Un des problèmes dans le financement de l’économie française vient de l’épargne, à savoir le fort biais en faveur des produits de dette plutôt que de fonds propres, chez les assureurs-vie. Or, avec un encours de 1,6 Tr€, l’assurance-vie est l’un des plus importants canaux de financement de l’économie.

Au-delà de la France, c’est un problème européen. On le voit au travers de ce graphique qui fait figurer la structure de placements des assurance-vie dans différents pays (source : Global Financial Stability report, FMI, avril 17, ch. 2). Les trois pays européens du panel, Allemagne, Pays-Bas et dans une moindre mesure le Royaume-Uni, ont une part obligataire beaucoup plus importante, par comparaison, que le Canada, le Japon ou les États-Unis. Et la part des actions est très faible.

La France ne figure pas sur ce graphique, mais les chiffres sont similaires à ceux d’autres pays de la zone euro. Les compagnies d’assurance (toutes branches) portent 11% d’actions en direct à l’actif de leur bilan et 28% si on agrège les OPC non monétaires[1]. La Fédération française de l’assurance mentionne quant à elle, dans son rapport 2016, une proportion de 24,5% d’actions et d’OPC à revenu variable. (Sans être désobligeant, on pourrait lui recommander de faire un effort statistique plus important !)

Le graphique qui suit fait le détail de leur bilan (source : Vox-Fi)

Cela vient pour partie de la réglementation Solvabilité 2 qui est plus contraignante, dans sa version standard, que ses homologues des autres pays. Voici par exemple les règles qui prévalent en Europe, aux États-Unis et au Japon concernant la charge en fonds propres pour les compagnies d’assurance-vie pour chaque classe d’actifs (attention, la comparaison est délicate dans le détail) :

Il s’agit là du modèle standard pour les assureurs s’agissant de l’Europe. En pratique, les compagnies d’assurance les plus importantes retiennent un modèle avancé qui prennent en compte leurs spécificités. Mais intervient ici une caractéristique propre à l’assurance-vie française : la préférence des clients français pour des contrats en euros (qui garantissent le capital et annoncent en début d’année le rendement garanti) un placement sans risque, ce qui est légitime, mais aussi très liquide, ce qui l’est moins.
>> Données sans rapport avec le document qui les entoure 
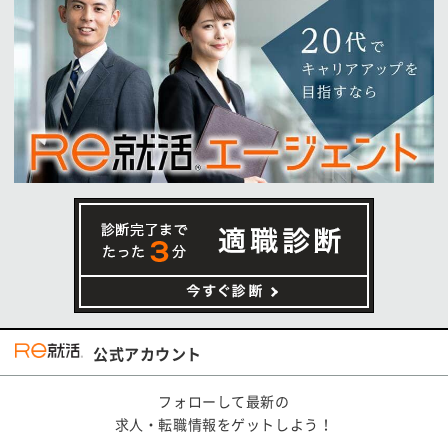
公式アカウント
フォローして最新の
求人・転職情報をゲットしよう！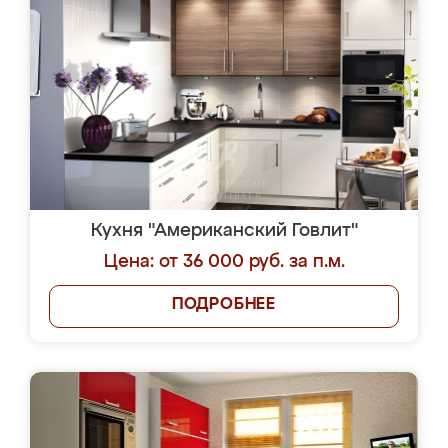
Кухня "Американский Говлит"
Цена: от 36 000 руб. за п.м.
ПОДРОБНЕЕ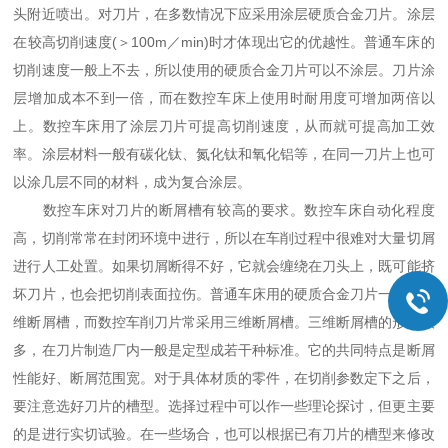
头附近喷出。对刀片，在多数情况下应采用涂层硬质合金刀片。涂层
在较高切削速度(＞100m／min)时才体现出它的优越性。普通车床的
切削速度一般上不去，所以使用的硬质合金刀片可以不涂层。刀片涂
层增加成本不到一倍，而在数控车床上使用时耐用度可增加两倍以
上。数控车床用了涂层刀片可提高切削速度，从而就可提高加工效
率。涂层材料一般有碳化钛、氮化钛和氧化铝等，在同一刀片上也可
以涂几层不同的材料，成为复合涂层。
数控车床对刀片的断屑槽有较高的要求。数控车床自动化程度
高，切削常常在封闭环境中进行，所以在车削过程中很难对大量切屑
进行人工处置。如果切屑断得不好，它就会缠绕在刀头上，既可能挤
坏刀片，也会把切削表面拉伤。普通车床用的硬质合金刀片一般是两
维断屑槽，而数控车削刀片常采用三维断屑槽。三维断屑槽的形式很
多，在刀片制造厂内一般是定型成若干种标准。它的共同特点是断屑
性能好、断屑范围宽。对于具体材质的零件，在切削参数定下之后，
要注意选好刀片的槽型。选择过程中可以作一些理论探讨，但更主要
的是进行实切试验。在一些场合，也可以根据已有刀片的槽型来修改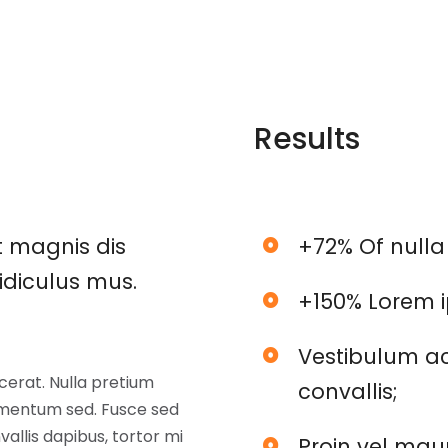
Results
t magnis dis
+72% Of nulla
idiculus mus.
+150% Lorem i
Vestibulum a
cerat. Nulla pretium
convallis;
imentum sed. Fusce sed
nvallis dapibus, tortor mi
Proin vel mau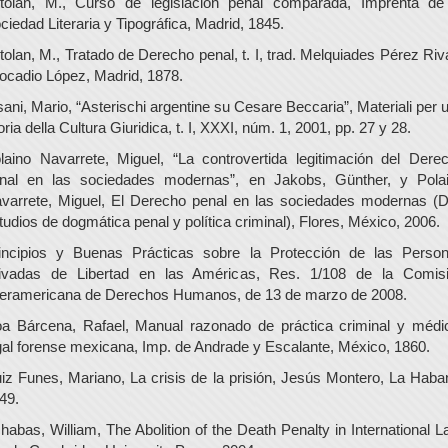
tolan, M., Curso de legislación penal comparada, Imprenta de
ciedad Literaria y Tipográfica, Madrid, 1845.
tolan, M., Tratado de Derecho penal, t. I, trad. Melquiades Pérez Riv
ocadio López, Madrid, 1878.
sani, Mario, “Asterischi argentine su Cesare Beccaria”, Materiali per 
oria della Cultura Giuridica, t. I, XXXI, núm. 1, 2001, pp. 27 y 28.
laino Navarrete, Miguel, “La controvertida legitimación del Dere
nal en las sociedades modernas”, en Jakobs, Günther, y Pola
varrete, Miguel, El Derecho penal en las sociedades modernas (
tudios de dogmática penal y política criminal), Flores, México, 2006.
incipios y Buenas Prácticas sobre la Protección de las Perso
ivadas de Libertad en las Américas, Res. 1/108 de la Comis
teramericana de Derechos Humanos, de 13 de marzo de 2008.
a Bárcena, Rafael, Manual razonado de práctica criminal y médi
gal forense mexicana, Imp. de Andrade y Escalante, México, 1860.
iz Funes, Mariano, La crisis de la prisión, Jesús Montero, La Haba
49.
habas, William, The Abolition of the Death Penalty in International L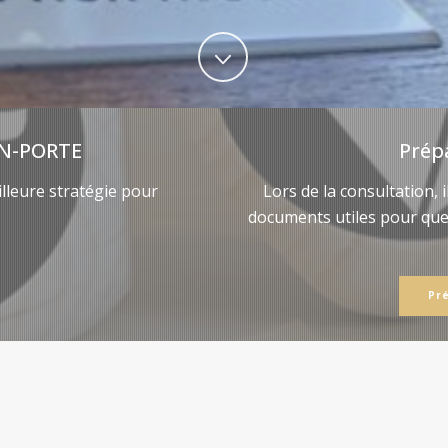
N-PORTE
Prép
lleure stratégie pour
Lors de la consultation, 
documents utiles pour qu
Pr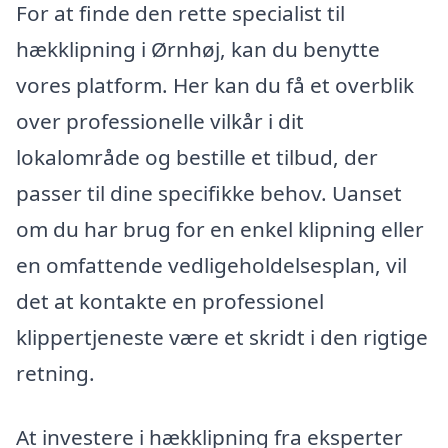
For at finde den rette specialist til
hækklipning i Ørnhøj, kan du benytte
vores platform. Her kan du få et overblik
over professionelle vilkår i dit
lokalområde og bestille et tilbud, der
passer til dine specifikke behov. Uanset
om du har brug for en enkel klipning eller
en omfattende vedligeholdelsesplan, vil
det at kontakte en professionel
klippertjeneste være et skridt i den rigtige
retning.
At investere i hækklipning fra eksperter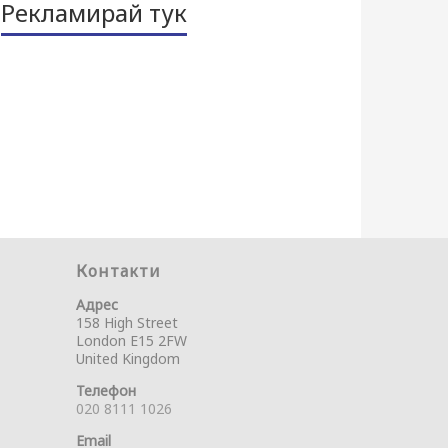
Рекламирай тук
Контакти
Адрес
158 High Street
London E15 2FW
United Kingdom
Телефон
020 8111 1026
Email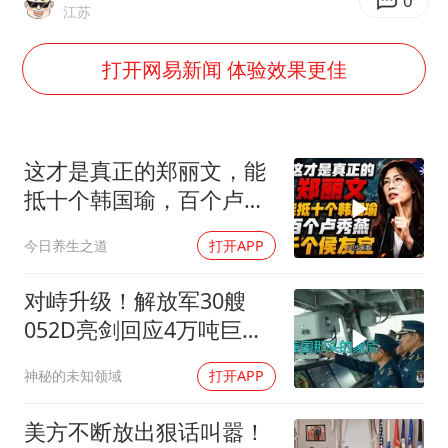
日韩股市高开跳水 SK海力士下挫转跌
0
江苏
台风白海豚最新路径研判来了
打开网易新闻 体验效果更佳
OpenAI为免费用户升级GPT-5.6 Luna
船舶避风项目停工 多地全力防台风
我国编制完成新版全月地质图
这才是真正的郑丽文，能
“深圳地面沉降致车辆损坏”不实
抵十个韩国瑜，百个卢秀
燕，千个侯友宜
男子结婚8年发现3个女儿均非亲生
今日养生之道
打开APP
奋进开新局 实干挑大梁
对峙升级！解放军30艘
052D亮剑回应4万吨巨舰
挑衅
神秘的未知领域
打开APP
美方不断放出狠话叫嚣！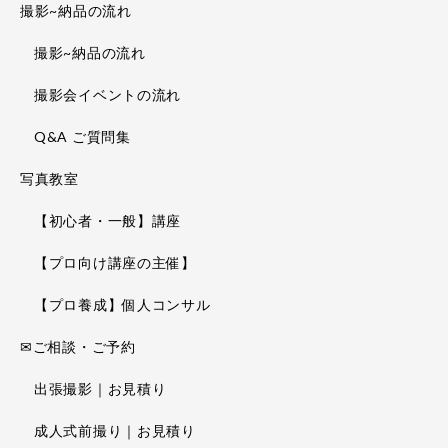
撮影~納品の流れ
撮影~納品の流れ
撮影会イベントの流れ
Q&A ご質問集
写真教室
【初心者・一般】講座
【プロ向け講座の主催】
【プロ養成】個人コンサル
✉ご相談・ご予約
出張撮影｜お見積り
成人式前撮り｜お見積り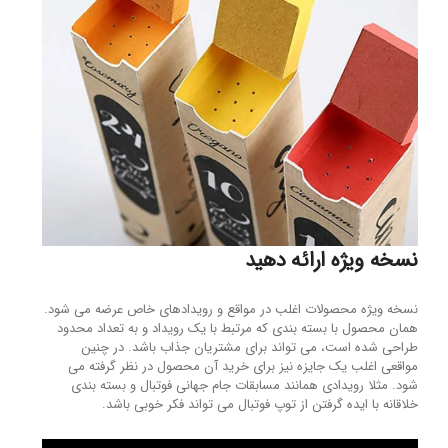
نسخه ویژه ارائه دهید
نسخه ویژه محصولات اغلب در مواقع و رویدادهای خاص عرضه می شود.
همان محصول با بسته بندی که مرتبط با یک رویداد و به تعداد محدود
طراحی شده است، می تواند برای مشتریان جذاب باشد. در چنین
مواقعی اغلب یک جایزه نیز برای خرید آن محصول در نظر گرفته می
شود. مثلا رویدادی همانند مسابقات جام جهانی فوتبال و بسته بندی
خلاقانه با ایده گرفتن از توپ فوتبال می تواند فکر خوبی باشد.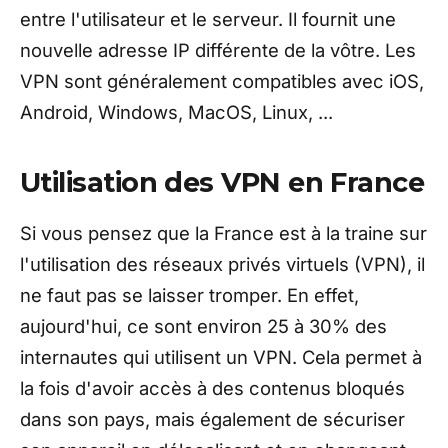
entre l'utilisateur et le serveur. Il fournit une
nouvelle adresse IP différente de la vôtre. Les
VPN sont généralement compatibles avec iOS,
Android, Windows, MacOS, Linux, ...
Utilisation des VPN en France
Si vous pensez que la France est à la traine sur
l'utilisation des réseaux privés virtuels (VPN), il
ne faut pas se laisser tromper. En effet,
aujourd'hui, ce sont environ 25 à 30% des
internautes qui utilisent un VPN. Cela permet à
la fois d'avoir accès à des contenus bloqués
dans son pays, mais également de sécuriser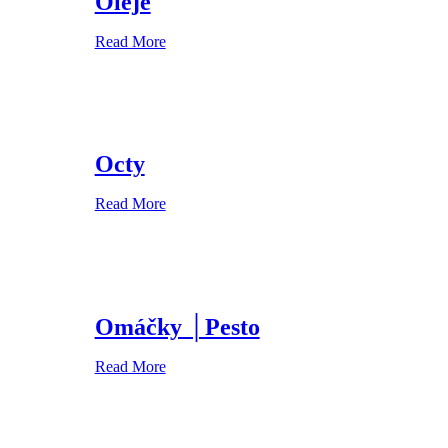
Oleje
Read More
Octy
Read More
Omáčky │Pesto
Read More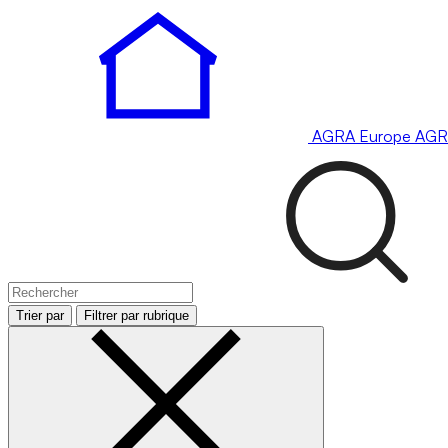
AGRA
Europe
AGR
Trier par
Filtrer par rubrique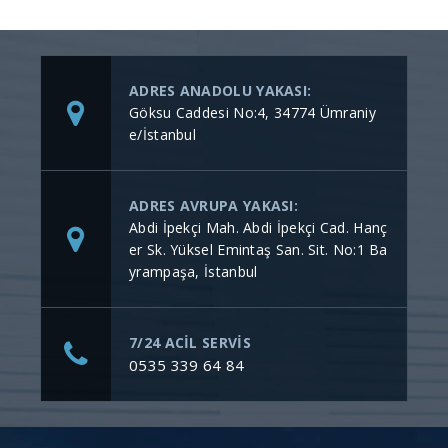
ADRES ANADOLU YAKASI:
Göksu Caddesi No:4, 34774 Ümraniy
e/İstanbul
ADRES AVRUPA YAKASI:
Abdi İpekçi Mah. Abdi İpekçi Cad. Hanç
er Sk. Yüksel Emintaş San. Sit. No:1 Ba
yrampaşa, İstanbul
7/24 ACİL SERVİS
0535 339 64 84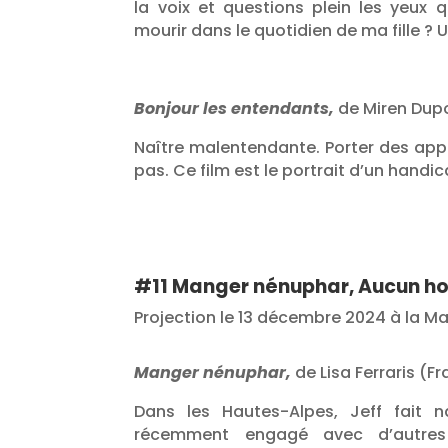
la voix et questions plein les yeu
mourir dans le quotidien de ma fille ? 
Bonjour les entendants,
de Miren Dupo
Naître malentendante. Porter des appa
pas. Ce film est le portrait d’un handic
#11 Manger nénuphar, Aucun ho
Projection le 13 décembre 2024 à la M
Manger nénuphar,
de Lisa Ferraris (Fr
Dans les Hautes-Alpes, Jeff fait n
récemment engagé avec d’autres 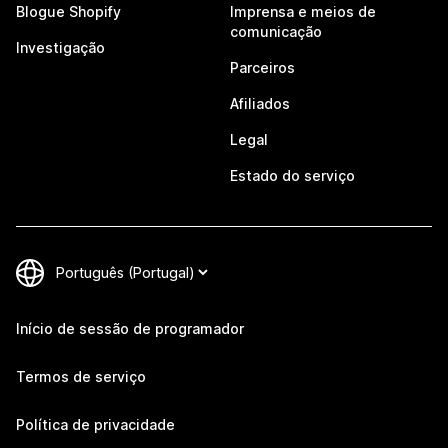
Blogue Shopify
Imprensa e meios de
comunicação
Investigação
Parceiros
Afiliados
Legal
Estado do serviço
Início de sessão de programador
Termos de serviço
Política de privacidade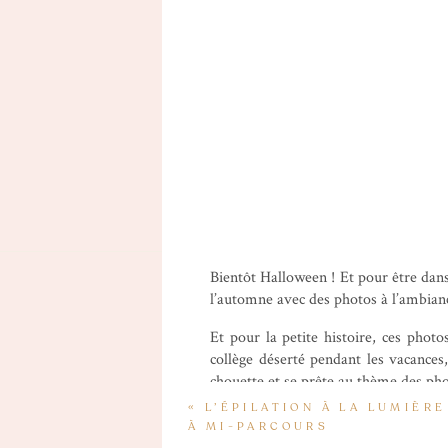
Bientôt Halloween ! Et pour être dan
l’automne avec des photos à l’ambian
Et pour la petite histoire, ces pho
collège déserté pendant les vacances
chouette et se prête au thème des phot
«
L’ÉPILATION À LA LUMIÈRE
À MI-PARCOURS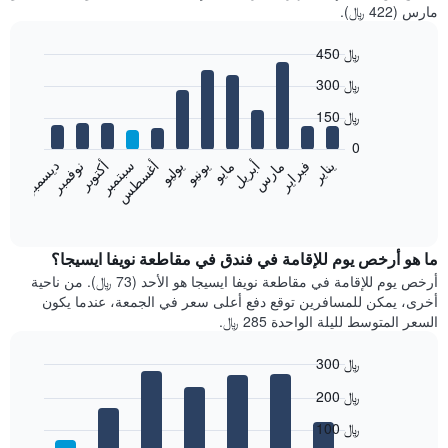
مارس (422 ﷼).
450 ﷼
Bar
Chart
300 ﷼
graphic.
chart
with
150 ﷼
12
bars.
0
فبراير
مايو
أغسطس
نوفمبر
يناير
أبريل
يوليو
أكتوبر
مارس
يونيو
سبتمبر
ديسمبر
يعرض
المخطط
End
of
التالي
interactive
متوسط
chart
سعر
ما هو أرخص يوم للإقامة في فندق في مقاطعة نويفا ايسيجا؟
غرفة
أرخص يوم للإقامة في مقاطعة نويفا ايسيجا هو الأحد (73 ﷼). من ناحية
كل
أخرى، يمكن للمسافرين توقع دفع أعلى سعر في الجمعة، عندما يكون
شهر
السعر المتوسط لليلة الواحدة 285 ﷼.
يتضمن
المخطط
300 ﷼
1
Bar
محور
Chart
200 ﷼
graphic.
chart
X
with
الذي
100 ﷼
7
يعرض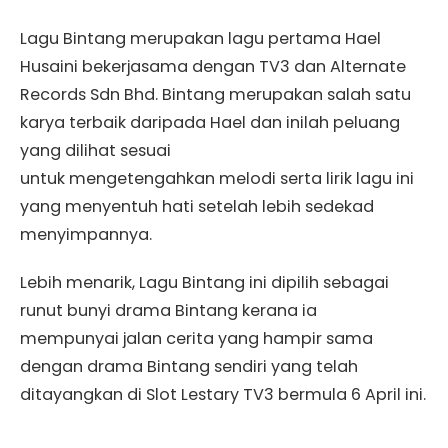
Lagu Bintang merupakan lagu pertama Hael
Husaini bekerjasama dengan TV3 dan Alternate
Records Sdn Bhd. Bintang merupakan salah satu
karya terbaik daripada Hael dan inilah peluang
yang dilihat sesuai
untuk mengetengahkan melodi serta lirik lagu ini
yang menyentuh hati setelah lebih sedekad
menyimpannya.
Lebih menarik, Lagu Bintang ini dipilih sebagai
runut bunyi drama Bintang kerana ia
mempunyai jalan cerita yang hampir sama
dengan drama Bintang sendiri yang telah
ditayangkan di Slot Lestary TV3 bermula 6 April ini.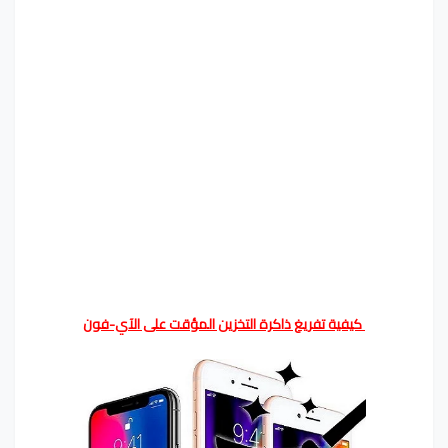
كيفية تفريغ ذاكرة التخزين المؤقت على الآي-فون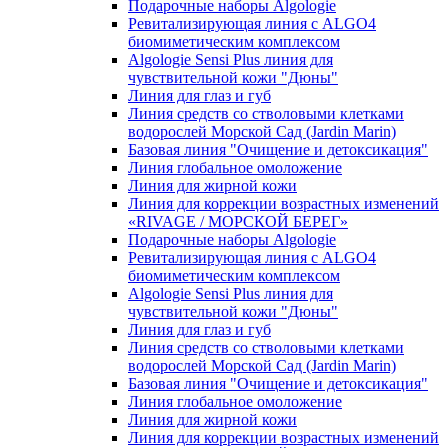
Подарочные наборы Algologie
Ревитализирующая линия с ALGO4
биомиметическим комплексом
Algologie Sensi Plus линия для
чувcтвительной кожи "Дюны"
Линия для глаз и губ
Линия средств со стволовыми клетками
водорослей Морской Сад (Jardin Marin)
Базовая линия "Очищение и детоксикация"
Линия глобальное омоложение
Линия для жирной кожи
Линия для коррекции возрастных изменений
«RIVAGE / МОРСКОЙ БЕРЕГ»
Подарочные наборы Algologie
Ревитализирующая линия с ALGO4
биомиметическим комплексом
Algologie Sensi Plus линия для
чувcтвительной кожи "Дюны"
Линия для глаз и губ
Линия средств со стволовыми клетками
водорослей Морской Сад (Jardin Marin)
Базовая линия "Очищение и детоксикация"
Линия глобальное омоложение
Линия для жирной кожи
Линия для коррекции возрастных изменений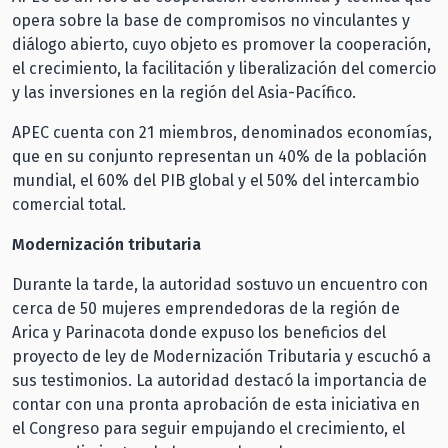
opera sobre la base de compromisos no vinculantes y
diálogo abierto, cuyo objeto es promover la cooperación,
el crecimiento, la facilitación y liberalización del comercio
y las inversiones en la región del Asia-Pacífico.
APEC cuenta con 21 miembros, denominados economías,
que en su conjunto representan un 40% de la población
mundial, el 60% del PIB global y el 50% del intercambio
comercial total.
Modernización tributaria
Durante la tarde, la autoridad sostuvo un encuentro con
cerca de 50 mujeres emprendedoras de la región de
Arica y Parinacota donde expuso los beneficios del
proyecto de ley de Modernización Tributaria y escuchó a
sus testimonios. La autoridad destacó la importancia de
contar con una pronta aprobación de esta iniciativa en
el Congreso para seguir empujando el crecimiento, el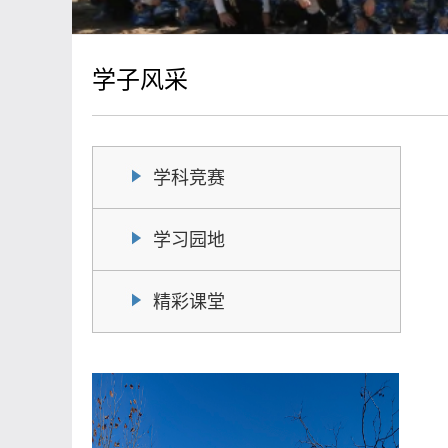
学子风采
学科竞赛
学习园地
精彩课堂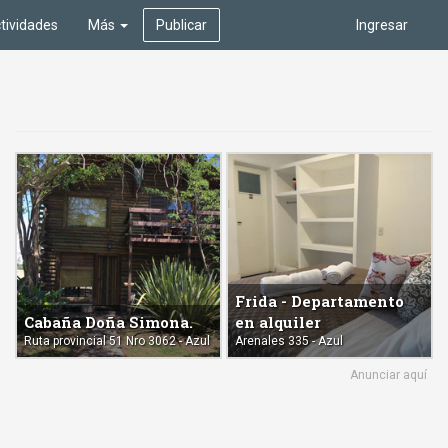
tividades
Más
Publicar
Ingresar
Frida - Departamento
Cabaña Doña Simona.
en alquiler
Ruta provincial 51 Nro 3062 - Azul
Arenales 335 - Azul
Anunciar aquí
C’est le cadre fiscal le principal responsable : il libère les produits d’assurance-vie d’une grande partie de leur charge d’impôt au bout d’une période finalement extrêmement courte (8 ans) sachant l’horizon normal d’un placement pour la retraite. Sur cet horizon, les épargnants seraient tout à fait en mesure de placer sur des actifs plus longs et donc mieux rémunérés, et donc sur les actions qui ont sur longue période des rendements beaucoup plus élevés.

En conséquence, devant des passifs nécessairement courts, les assureurs retiennent pour leurs actifs des placements également liquides et sûrs, c’est-à-dire des titres de dette publique. Le nouveau cadre règlementaire, dit Solvabilité 2, renforce cette tendance, lui qui impose une meilleure adéquation actif / passif que le faisait la règlementation précédente.

Mais c’est un gâchis pour l’économie française et pour ses entreprises qui ont besoin de fonds propres. De même, on le dit moins, pour ses épargnants qui ont besoin de meilleures rémunérations, et qui, sur la durée longue d’une épargne pour la retraite, pourraient s’en accommoder sans prise de risque excessif.

 

Une comparaison avec les fonds de pension

Ce n’est pas le cas pour les fonds de pension, qui ont moins de contraintes réglementaires (à raison) que les assureurs, mais qui ne sont que peu présents en France, sinon au travers des fonds.

[1] Source : Banque de France, 2014, assurances toutes branches et fonds de pension agrégés.